:: Reading text
Kareena Kapoor is an Indian actress who has appeared in over 60 Hindi films. Kapoor made her acting debut opposite Abhishek Bachchan in the 2000 drama Refugee, for which she earned a Filmfare Award for Best Female Debut. The following year, she appeared in five films, including the romance Mujhe Kucch Kehna Hai, the thriller Ajnabee, and the ensemble melodrama Kabhi Khushi Kabhie Gham.... The latter emerged as the highest-grossing Bollywood film in overseas market to that point, and the success of these films established her in Bollywood. However, she followed it with a series of critical and commercial failures.

In 2004, Kapoor portrayed a prostitute in the 2004 drama Chameli, which proved to be a turning point in her career, earning her a Special Performance Award at Filmfare. That same year, she played a Muslim woman affected by the 2002 Gujarat riots in Govind Nihalani's political drama Dev, and two years later, she played the Desdemona character in Omkara (2006), an adaptation of William Shakespeare's tragedy Othello from director Vishal Bhardwaj. She won two Filmfare Critics Award for Best Actress for these films. In 2007, Kapoor played a loquacious Sikh girl in Jab We Met, a commercially successful romantic comedy-drama co-starring Shahid Kapoor, for which she won the Filmfare Award for Best Actress.
::::
__Short task A__.
In the passage on Kareena Kapoor, which award did she earn for her debut in Refugee?
__Short task B__.
Reproduce the passage on Kareena Kapoor from "In 2004, Kapoor" to "for Best Actress.".
The material has no role in any of this.
:: Material shown
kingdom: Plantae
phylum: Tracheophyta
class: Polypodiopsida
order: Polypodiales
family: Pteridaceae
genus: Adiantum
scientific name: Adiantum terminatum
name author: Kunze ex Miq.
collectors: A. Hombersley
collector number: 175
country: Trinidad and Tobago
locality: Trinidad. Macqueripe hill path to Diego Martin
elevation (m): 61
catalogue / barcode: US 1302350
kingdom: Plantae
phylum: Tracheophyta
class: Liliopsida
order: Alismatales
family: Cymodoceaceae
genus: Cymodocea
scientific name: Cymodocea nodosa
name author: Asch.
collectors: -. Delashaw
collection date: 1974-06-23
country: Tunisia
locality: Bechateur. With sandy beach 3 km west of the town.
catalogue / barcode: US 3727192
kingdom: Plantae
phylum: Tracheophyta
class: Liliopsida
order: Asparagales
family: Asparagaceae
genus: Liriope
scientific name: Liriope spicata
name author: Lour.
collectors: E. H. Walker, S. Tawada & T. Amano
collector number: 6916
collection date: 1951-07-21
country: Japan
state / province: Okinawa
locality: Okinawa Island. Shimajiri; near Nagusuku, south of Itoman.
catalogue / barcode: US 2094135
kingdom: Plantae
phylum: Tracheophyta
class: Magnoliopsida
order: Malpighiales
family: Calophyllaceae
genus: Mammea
::::
__Task solution A__.
The Filmfare Award for Best Female Debut.

__Task solution B__.
In 2004, Kapoor portrayed a prostitute in the 2004 drama Chameli, which proved to be a turning point in her career, earning her a Special Performance Award at Filmfare. That same year, she played a Muslim woman affected by the 2002 Gujarat riots in Govind Nihalani's political drama Dev, and two years later, she played the Desdemona character in Omkara (2006), an adaptation of William Shakespeare's tragedy Othello from director Vishal Bhardwaj. She won two Filmfare Critics Award for Best Actress for these films. In 2007, Kapoor played a loquacious Sikh girl in Jab We Met, a commercially successful romantic comedy-drama co-starring Shahid Kapoor, for which she won the Filmfare Award for Best Actress.